IL-17 has been implicated in germinal center formation (
21) and promotion of IgG2a and IgG3 isotypes (
22) as well as being associated with lymphoid neogenesis in graft rejection (
23). In a model of neonatal pulmonary inflammation wherein LPS treatment results in tertiary lymphoid tissues in the lung a clear dependence on IL-17-producing CXCR5-expressing T
FH cells was demonstrated (
24). We propose that as we see an early, albeit low, level of IL-23a independent IL-17A and delayed initiation of B cell follicle formation in the IL-17RA deficient mice that a similar process of IL-17 induction of CXCL13 production by lung stromal cells occurs during the early response to Mtb. In contrast to the data reported here however, the size of tertiary lymphoid tissues in the neonatal inflammation model was not impacted by the absence of IL-23a, although there were fewer lymphoid accumulations seen. Together these two different models suggest that while IL-17 and IL-23 play significant roles in the development of tertiary lymphoid structures, their relative roles may vary depending upon the nature of the stimulus. A critical issue may be the length of time and nature of the stimulus and the actual nature of the induced lymphoid follicle. We further show that IL-22 can augment the induction of CXCL13 in lung stromal cells and as infection progresses, it may be that there is a requirement for IL-22 in driving and maintaining CXCL13 production and this is why we see a requirement for IL-22 in B cell follicle formation in Mtb-infected lungs by day 80 of our study. As disease progresses however, B cell follicle growth in the
Il17ra−/− and
Il22−/− mice becomes equivalent with the B6 mice and it is the absence of IL-23 that has the greatest effect on the maintenance of the B cell follicle. Recent data show that IL-23 is critical for the expansion of infection-associated lymphoid tissue inducer (LTi) cells (
25) and that IL-22 is a critical product of these cells (
26). While these cells are associated with the development of lymphoid tissues they are also able to mediate protection against bacterial infection in the gut (
25,
26) however preliminary studies do not show any appreciable differences in the LTi populations between infected control and
Il23a−/− mice (not shown).

= WHAT YOU HAVE TO DO =
Summarize the passage on lymphoid follicles in two sentences. Answer using only the passage on lymphoid follicles.

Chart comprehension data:
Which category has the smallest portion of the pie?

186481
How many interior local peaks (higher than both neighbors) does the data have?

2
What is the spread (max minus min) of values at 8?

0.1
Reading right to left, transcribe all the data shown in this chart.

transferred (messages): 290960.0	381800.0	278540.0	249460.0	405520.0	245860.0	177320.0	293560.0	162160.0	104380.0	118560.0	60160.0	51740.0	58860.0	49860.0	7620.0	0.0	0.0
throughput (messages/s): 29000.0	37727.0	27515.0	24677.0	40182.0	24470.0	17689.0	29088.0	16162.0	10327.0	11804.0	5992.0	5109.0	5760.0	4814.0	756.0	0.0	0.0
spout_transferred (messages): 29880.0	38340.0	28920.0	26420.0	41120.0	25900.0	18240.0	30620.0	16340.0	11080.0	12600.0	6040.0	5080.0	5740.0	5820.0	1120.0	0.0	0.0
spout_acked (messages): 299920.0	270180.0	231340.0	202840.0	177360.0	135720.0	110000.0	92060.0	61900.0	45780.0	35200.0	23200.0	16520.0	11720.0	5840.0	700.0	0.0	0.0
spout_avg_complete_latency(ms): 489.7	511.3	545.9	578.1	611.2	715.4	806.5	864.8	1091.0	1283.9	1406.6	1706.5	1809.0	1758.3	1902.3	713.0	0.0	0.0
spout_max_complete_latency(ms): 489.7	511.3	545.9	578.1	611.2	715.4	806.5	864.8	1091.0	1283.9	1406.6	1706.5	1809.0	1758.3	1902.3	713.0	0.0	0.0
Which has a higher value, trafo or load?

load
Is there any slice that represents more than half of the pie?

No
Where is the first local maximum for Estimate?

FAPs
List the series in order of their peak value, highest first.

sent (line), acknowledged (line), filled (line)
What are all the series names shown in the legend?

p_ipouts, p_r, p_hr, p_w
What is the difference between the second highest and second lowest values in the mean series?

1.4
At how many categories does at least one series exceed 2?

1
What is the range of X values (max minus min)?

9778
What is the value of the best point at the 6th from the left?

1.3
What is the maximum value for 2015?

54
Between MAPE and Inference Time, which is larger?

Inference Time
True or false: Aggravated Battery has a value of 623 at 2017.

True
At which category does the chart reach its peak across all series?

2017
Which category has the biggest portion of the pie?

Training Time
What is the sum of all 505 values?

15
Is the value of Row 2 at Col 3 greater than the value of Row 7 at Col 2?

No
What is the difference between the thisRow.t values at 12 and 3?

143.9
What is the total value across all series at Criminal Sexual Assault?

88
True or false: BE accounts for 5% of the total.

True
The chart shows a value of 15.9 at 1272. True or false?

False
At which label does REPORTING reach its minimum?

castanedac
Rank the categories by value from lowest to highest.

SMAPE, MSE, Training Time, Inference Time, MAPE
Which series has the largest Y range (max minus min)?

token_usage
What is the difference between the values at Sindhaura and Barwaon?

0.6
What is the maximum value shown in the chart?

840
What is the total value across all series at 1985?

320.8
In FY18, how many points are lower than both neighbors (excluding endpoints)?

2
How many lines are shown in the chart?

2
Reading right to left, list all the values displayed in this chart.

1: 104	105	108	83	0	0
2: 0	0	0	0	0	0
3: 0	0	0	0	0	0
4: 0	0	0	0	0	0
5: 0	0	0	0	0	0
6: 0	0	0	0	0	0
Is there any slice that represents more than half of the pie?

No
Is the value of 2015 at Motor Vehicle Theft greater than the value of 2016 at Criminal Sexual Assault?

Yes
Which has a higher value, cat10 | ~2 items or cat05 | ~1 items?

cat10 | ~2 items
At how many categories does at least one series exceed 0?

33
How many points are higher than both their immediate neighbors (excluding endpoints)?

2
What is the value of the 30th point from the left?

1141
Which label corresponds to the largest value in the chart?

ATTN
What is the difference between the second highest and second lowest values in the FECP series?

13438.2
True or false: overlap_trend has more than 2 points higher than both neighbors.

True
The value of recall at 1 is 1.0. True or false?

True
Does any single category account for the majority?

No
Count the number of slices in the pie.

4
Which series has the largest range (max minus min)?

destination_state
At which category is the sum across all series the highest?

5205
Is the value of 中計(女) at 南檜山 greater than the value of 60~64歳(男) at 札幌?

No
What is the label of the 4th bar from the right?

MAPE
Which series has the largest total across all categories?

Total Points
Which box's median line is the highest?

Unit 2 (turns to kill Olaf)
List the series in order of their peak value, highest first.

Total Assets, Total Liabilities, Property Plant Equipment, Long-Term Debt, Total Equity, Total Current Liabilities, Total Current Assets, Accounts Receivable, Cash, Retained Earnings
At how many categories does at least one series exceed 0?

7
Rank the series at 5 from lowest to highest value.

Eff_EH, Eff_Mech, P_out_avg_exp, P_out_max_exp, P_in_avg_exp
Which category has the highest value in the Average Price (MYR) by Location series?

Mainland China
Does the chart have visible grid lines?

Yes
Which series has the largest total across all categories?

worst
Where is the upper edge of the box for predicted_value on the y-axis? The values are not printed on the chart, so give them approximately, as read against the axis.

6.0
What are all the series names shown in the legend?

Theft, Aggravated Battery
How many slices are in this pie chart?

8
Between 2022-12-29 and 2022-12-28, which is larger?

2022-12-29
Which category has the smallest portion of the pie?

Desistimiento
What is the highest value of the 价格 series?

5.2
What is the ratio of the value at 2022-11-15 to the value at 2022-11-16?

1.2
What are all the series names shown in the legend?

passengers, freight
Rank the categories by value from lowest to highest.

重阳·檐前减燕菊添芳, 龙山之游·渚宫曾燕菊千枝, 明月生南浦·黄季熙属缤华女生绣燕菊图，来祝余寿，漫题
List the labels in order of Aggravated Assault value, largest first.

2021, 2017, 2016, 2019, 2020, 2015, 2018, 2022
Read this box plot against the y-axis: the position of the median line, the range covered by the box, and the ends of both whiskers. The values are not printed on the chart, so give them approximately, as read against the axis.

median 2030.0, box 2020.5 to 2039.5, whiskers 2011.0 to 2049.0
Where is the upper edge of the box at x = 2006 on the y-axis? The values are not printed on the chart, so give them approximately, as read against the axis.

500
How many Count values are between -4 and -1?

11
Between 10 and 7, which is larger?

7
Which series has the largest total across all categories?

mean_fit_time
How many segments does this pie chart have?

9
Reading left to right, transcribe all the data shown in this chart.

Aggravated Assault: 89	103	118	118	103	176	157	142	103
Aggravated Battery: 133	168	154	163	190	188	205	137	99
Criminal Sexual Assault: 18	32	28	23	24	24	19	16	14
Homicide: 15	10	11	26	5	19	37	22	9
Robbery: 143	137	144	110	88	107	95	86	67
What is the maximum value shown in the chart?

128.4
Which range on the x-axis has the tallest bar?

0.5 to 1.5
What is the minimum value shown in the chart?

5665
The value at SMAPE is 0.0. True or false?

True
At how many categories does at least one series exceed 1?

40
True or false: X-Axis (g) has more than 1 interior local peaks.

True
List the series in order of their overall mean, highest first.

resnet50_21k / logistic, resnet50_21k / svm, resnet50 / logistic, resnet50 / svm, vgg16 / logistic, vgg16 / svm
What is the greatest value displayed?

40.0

= ANSWER SECTION =
IL-17 has been linked to germinal center formation and lymphoid neogenesis, and the authors propose that early in the response to Mtb, IL-17 induces lung stromal cells to produce CXCL13, with IL-22 augmenting that induction and being required for B cell follicle formation by day 80. As disease progresses, B cell follicle growth in Il17ra−/− and Il22−/− mice becomes equivalent to that in B6 mice, and the absence of IL-23 has the greatest effect on maintaining the B cell follicle.